» REQUIREMENT: Begin at the line containing "274 405 466.0" in the entries below and end at the line containing "83 347 811.4"; transcribe that range exactly and nothing outside it.

== INFORMATION PROVIDED

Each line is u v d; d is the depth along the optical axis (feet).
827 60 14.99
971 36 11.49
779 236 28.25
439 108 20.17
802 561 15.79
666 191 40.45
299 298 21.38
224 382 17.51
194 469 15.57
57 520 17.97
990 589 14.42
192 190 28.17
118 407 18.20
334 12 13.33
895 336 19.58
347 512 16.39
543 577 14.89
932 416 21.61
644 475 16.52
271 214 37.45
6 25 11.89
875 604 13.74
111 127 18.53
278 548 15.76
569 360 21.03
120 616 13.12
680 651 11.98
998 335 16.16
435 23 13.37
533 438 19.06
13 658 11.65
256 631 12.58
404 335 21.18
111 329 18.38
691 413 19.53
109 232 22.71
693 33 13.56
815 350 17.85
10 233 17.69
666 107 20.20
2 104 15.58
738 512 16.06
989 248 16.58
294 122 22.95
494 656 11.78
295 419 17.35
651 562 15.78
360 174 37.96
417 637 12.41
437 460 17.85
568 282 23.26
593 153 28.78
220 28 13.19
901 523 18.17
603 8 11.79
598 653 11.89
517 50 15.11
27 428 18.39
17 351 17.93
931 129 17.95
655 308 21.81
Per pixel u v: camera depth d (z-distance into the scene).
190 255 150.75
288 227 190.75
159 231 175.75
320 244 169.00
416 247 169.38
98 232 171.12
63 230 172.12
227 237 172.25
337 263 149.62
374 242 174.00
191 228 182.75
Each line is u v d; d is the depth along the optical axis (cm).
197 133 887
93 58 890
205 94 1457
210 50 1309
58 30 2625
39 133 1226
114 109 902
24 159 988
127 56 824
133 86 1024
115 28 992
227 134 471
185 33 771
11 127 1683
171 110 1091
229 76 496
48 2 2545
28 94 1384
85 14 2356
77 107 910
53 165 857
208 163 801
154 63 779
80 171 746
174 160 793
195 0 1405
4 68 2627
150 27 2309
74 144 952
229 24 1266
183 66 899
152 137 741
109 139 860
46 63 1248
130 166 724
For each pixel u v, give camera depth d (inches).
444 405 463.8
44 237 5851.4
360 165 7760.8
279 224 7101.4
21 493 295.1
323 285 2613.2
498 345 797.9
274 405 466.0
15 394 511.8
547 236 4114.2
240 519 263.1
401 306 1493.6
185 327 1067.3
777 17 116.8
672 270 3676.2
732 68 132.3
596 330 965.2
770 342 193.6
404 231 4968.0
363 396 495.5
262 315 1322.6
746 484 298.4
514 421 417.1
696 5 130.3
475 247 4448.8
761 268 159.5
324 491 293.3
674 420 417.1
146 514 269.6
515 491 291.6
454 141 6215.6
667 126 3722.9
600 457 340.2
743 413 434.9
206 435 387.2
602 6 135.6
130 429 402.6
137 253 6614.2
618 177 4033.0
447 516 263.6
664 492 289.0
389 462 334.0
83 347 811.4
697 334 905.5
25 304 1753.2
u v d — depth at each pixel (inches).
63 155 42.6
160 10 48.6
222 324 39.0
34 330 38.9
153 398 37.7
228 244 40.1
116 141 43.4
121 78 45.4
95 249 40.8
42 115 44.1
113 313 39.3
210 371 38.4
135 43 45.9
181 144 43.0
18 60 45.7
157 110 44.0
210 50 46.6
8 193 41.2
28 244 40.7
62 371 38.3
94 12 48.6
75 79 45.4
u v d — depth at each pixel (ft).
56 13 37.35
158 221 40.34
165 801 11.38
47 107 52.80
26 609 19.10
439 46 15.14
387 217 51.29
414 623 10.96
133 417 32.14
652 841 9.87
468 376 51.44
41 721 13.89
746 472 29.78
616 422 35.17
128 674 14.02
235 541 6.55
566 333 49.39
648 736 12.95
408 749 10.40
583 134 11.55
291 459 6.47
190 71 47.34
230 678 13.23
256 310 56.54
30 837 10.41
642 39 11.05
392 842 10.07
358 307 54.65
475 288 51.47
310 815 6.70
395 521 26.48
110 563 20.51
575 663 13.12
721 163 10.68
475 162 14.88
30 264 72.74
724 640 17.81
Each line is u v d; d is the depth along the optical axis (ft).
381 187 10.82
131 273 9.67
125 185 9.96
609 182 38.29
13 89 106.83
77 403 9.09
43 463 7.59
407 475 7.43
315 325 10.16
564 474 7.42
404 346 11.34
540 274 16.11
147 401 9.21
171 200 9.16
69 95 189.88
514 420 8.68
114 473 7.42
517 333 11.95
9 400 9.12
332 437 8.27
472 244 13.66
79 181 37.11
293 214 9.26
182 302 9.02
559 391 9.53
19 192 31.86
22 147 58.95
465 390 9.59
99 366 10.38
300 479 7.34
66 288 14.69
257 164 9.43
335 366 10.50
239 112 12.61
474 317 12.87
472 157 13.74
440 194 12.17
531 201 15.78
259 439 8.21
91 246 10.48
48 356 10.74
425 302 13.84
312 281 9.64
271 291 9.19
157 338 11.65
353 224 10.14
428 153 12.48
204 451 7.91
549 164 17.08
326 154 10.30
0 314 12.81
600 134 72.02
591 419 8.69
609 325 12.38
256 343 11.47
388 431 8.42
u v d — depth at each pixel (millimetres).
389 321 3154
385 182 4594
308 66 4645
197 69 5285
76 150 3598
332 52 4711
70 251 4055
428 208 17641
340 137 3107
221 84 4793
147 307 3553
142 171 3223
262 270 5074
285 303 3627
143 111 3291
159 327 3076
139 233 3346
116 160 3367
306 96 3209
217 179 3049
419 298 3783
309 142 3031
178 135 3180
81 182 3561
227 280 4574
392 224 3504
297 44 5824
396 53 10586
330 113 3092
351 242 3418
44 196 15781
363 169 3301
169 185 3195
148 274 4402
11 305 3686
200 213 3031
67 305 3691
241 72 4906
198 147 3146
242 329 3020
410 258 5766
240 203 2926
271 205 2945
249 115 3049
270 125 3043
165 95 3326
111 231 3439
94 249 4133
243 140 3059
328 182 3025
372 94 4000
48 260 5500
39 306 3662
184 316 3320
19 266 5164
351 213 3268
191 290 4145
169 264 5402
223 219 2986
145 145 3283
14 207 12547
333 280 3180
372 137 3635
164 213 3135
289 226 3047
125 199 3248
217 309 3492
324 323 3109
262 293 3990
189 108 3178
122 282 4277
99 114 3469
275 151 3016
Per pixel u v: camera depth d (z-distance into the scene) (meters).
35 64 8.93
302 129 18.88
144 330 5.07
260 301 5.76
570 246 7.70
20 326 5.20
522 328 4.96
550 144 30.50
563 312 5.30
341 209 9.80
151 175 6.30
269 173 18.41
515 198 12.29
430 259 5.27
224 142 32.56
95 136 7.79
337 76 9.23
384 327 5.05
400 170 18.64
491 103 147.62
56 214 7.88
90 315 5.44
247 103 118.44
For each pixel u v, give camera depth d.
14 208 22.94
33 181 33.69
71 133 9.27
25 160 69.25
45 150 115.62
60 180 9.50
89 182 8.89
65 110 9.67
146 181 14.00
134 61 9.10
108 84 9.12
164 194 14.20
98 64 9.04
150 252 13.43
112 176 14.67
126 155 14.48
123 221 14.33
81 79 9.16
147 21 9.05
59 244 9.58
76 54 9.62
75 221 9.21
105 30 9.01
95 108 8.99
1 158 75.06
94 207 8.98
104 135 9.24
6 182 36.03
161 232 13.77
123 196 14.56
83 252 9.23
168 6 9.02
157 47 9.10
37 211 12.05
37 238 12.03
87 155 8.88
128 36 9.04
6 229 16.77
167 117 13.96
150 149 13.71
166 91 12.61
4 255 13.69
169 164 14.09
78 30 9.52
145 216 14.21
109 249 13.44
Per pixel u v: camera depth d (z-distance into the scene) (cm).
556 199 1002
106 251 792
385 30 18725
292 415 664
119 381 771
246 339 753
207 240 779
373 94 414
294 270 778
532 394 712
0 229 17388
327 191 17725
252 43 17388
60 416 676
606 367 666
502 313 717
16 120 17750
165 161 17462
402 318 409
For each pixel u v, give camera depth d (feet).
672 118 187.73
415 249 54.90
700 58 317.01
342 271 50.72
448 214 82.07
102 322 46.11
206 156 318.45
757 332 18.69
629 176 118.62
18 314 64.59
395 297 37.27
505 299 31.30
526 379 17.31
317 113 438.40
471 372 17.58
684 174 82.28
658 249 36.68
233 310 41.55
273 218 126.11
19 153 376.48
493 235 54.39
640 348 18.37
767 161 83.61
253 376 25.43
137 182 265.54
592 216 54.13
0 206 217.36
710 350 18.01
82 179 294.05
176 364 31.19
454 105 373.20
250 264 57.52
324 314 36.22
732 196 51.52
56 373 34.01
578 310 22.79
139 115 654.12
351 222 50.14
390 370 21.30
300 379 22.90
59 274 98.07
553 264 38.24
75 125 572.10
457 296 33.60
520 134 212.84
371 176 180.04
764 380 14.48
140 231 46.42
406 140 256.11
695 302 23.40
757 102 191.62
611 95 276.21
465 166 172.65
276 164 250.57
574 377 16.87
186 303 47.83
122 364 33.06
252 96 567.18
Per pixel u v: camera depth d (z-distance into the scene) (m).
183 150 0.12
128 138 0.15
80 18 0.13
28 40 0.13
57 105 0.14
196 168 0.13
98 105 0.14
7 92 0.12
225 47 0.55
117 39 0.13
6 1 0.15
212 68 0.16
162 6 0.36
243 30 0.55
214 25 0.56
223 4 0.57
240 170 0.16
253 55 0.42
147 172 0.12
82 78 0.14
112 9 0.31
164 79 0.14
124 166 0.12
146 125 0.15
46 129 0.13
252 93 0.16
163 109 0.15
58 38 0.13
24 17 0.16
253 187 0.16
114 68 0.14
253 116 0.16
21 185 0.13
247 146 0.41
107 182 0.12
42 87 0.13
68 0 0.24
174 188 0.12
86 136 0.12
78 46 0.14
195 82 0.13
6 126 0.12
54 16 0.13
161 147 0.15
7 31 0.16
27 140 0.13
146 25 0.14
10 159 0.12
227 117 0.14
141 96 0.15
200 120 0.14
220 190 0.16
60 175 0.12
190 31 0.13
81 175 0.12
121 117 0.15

====

» EXERCISE ANSWER:
274 405 466.0
15 394 511.8
547 236 4114.2
240 519 263.1
401 306 1493.6
185 327 1067.3
777 17 116.8
672 270 3676.2
732 68 132.3
596 330 965.2
770 342 193.6
404 231 4968.0
363 396 495.5
262 315 1322.6
746 484 298.4
514 421 417.1
696 5 130.3
475 247 4448.8
761 268 159.5
324 491 293.3
674 420 417.1
146 514 269.6
515 491 291.6
454 141 6215.6
667 126 3722.9
600 457 340.2
743 413 434.9
206 435 387.2
602 6 135.6
130 429 402.6
137 253 6614.2
618 177 4033.0
447 516 263.6
664 492 289.0
389 462 334.0
83 347 811.4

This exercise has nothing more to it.